18 de junio de 2011

NACER Y MORIR CON CALIDAD

Para el Dr. Alfonso Méndez Ceja

Fue a partir de mi generación que nos tocó nacer en hospitales. A mis padres, abuelos y ancestros les tocó, en el mejor de los casos, nacer en sus casas. En cuanto a la muerte, sin tomar en cuenta aquellas por accidente, guerras o acciones violentas, ahora la muerte por enfermedad ocurre con mayor frecuencia que nunca en hospitales, en contraste con la generación de mis abuelos y sus antecesores a quienes les tocó morir en sus casas. Es innegable que la medicina moderna ha permitido aumentar la esperanza de vida pero los avances médicos para traer una vida al mundo o para prolongarla hacia el final, no se reflejan necesariamente en una mayor calidad de vida para las personas.

El progreso que hemos experimentado con la medicina moderna ha permitido que los hospitales cuenten con todas las facilidades para atender nacimientos y asegurar la vida de madres e hijos. Las tasas de mortalidad natal han disminuido notoriamente en nuestro país: en 1970, 79 de cada mil niños morían al nacer; en 2009 sólo 15 de cada mil fallecieron. En un artículo reciente de la revista The Economist, se mencionaba cómo en los países desarrollados existe un movimiento para impulsar los nacimientos en casa. La revista menciona dos riesgos: “dar a luz en casa puede ser seguro la mayoría de las veces pero cuando las cosas van mal, las consecuencias son más graves. Por otra parte en los hospitales, más cosas salen mal porque existen más intervenciones médicas, pero el riesgo de morir es menor.” En lo que se refiere a las enfermedades terminales, existen los procedimientos y técnicas para prolongar la vida recurriendo a la medicina institucionalizada.

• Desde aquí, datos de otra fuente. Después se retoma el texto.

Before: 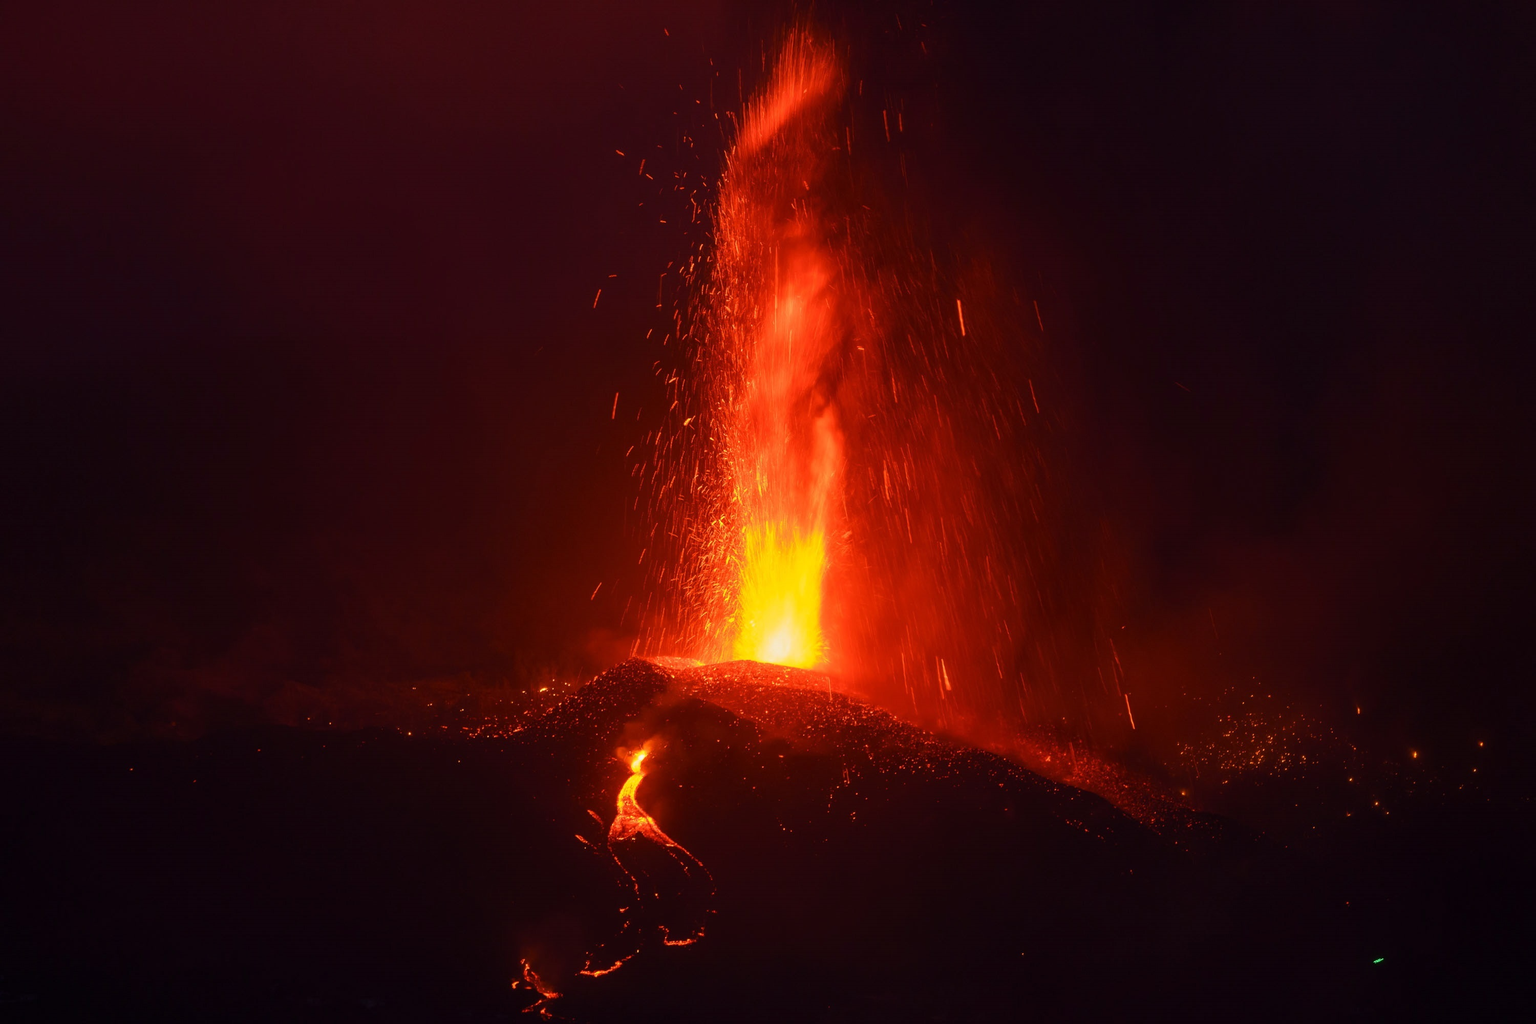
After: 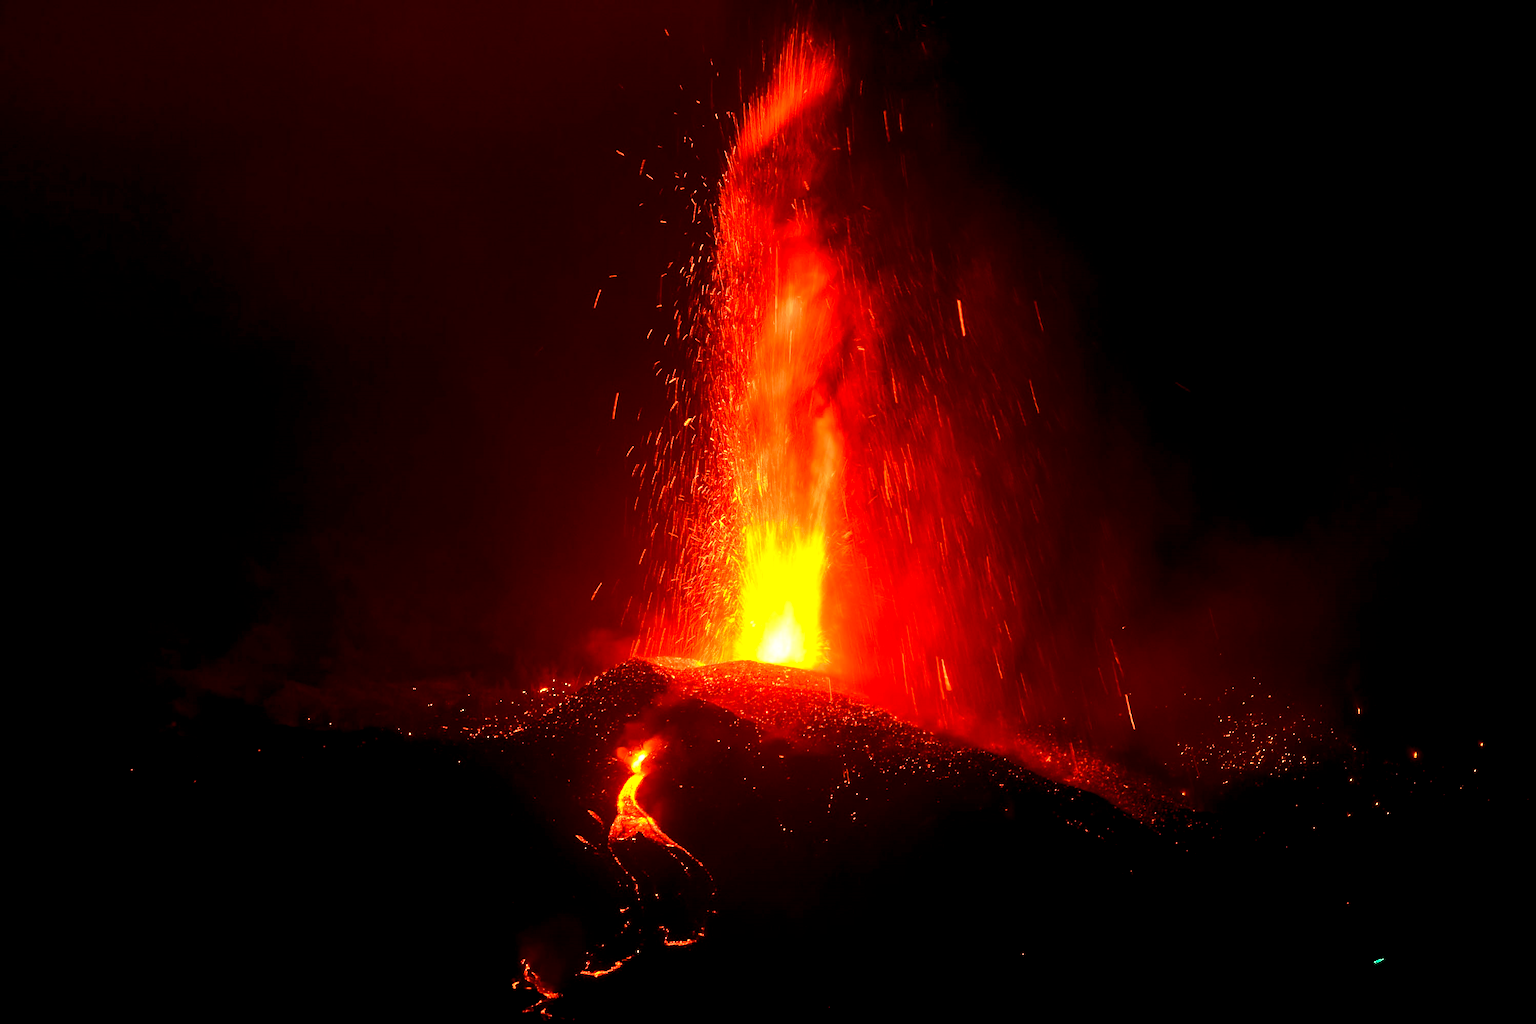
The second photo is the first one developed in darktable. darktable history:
sharpen: on, module defaults
exposure: black level correction 0.009, exposure 0.014 EV, compensate highlight preservation false
tone equalizer: -8 EV -0.75 EV, -7 EV -0.7 EV, -6 EV -0.6 EV, -5 EV -0.4 EV, -3 EV 0.4 EV, -2 EV 0.6 EV, -1 EV 0.7 EV, +0 EV 0.75 EV, edges refinement/feathering 500, mask exposure compensation -1.57 EV, preserve details no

Pero en ambos casos, el costo en calidad de vida para el paciente y en términos económicos y emocionales para los familiares se vuelve excesivo. Esto se agrava porque al tratarse de un ser querido, es muy difícil negar la atención médica de la más alta calidad que esté al alcance de la familia. La medicina institucionalizada en hospitales no da necesariamente mejor calidad de vida al recién nacido y su madre o al enfermo terminal y su familia porque los procesos hospitalarios son fríos, metódicos, científicos y despersonalizados. Los pacientes no se tratan como personas, sino como productos en una línea de fabricación a la que se le aplican procesos bien definidos, pruebas estandarizadas y se está constantemente en la búsqueda de optimizar procesos y reducir costos. Pero difícilmente se tiene conciencia del dolor, la angustia, los temores de las personas sometidas a estos tratamientos que por algo han de llamar “pacientes”.

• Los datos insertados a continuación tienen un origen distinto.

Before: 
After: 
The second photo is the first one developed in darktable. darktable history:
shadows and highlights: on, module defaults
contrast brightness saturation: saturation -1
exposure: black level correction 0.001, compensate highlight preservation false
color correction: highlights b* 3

Esto se debe a que la medicina privada es un negocio y funciona bajo esa lógica: se ofrecen los procedimientos más caros aunque sean superfluos; se privilegia la comodidad de los médicos y se explotan los temores de los enfermos y sus familiares, a quienes se hace creer que a mayor intervención médica y hospitalaria, mejor para el paciente. En el mejor de los casos, si el enfermo no muere por un procedimiento quirúrgico, se le prolonga la vida a costa de su sufrimiento por las intervenciones y de una menor calidad de vida postoperatoria. Todo ello le genera ingresos al hospital y les ofrece la ilusión a los familiares de que se está luchando por salvar al ser querido. La medicina pública tiene otros problemas. Su capacidad es insuficiente por lo que la calidad de atención al paciente es todavía menor, despersonalizada y deficiente; por su parte los familiares no tienen posibilidad de hacerles compañía.

Ante esta perspectiva, es conveniente recordar que los adelantos de la ciencia permiten regresar al parto en casa, atendido por personal capacitado y con la posibilidad de acceder a un hospital pronto en caso de emergencia. En cuanto a la muerte, cuando se tiene la opción de prolongar la vida del enfermo, hay que poner en la balanza por una parte el costo en calidad de vida cuando se le somete a los procedimientos médicos hospitalarios y en contrapartida, la posibilidad de cuidarlo en casa, para que tenga la cercanía y la tranquilidad de estar con los suyos con la mayor comodidad posible. Yo agradezco el consejo del doctor que atendió a mi papá en sus últimos días quien nos hizo ver la conveniencia de dejarlo morir en paz y tranquilo. Después de todo mi papá, en sus 91 años de vida, nunca estuvo internado en un hospital ni fue intervenido quirúrgicamente y tuvo la posibilidad de morir sin haber pasado por esa experiencia.

La lógica de la institucionalización aplicada a fábricas, hospitales, escuelas, cárceles, asilos y burocracias, entre muchas otras, ha traído nuevas formas de horror para los seres humanos. Es tiempo de buscar alternativas.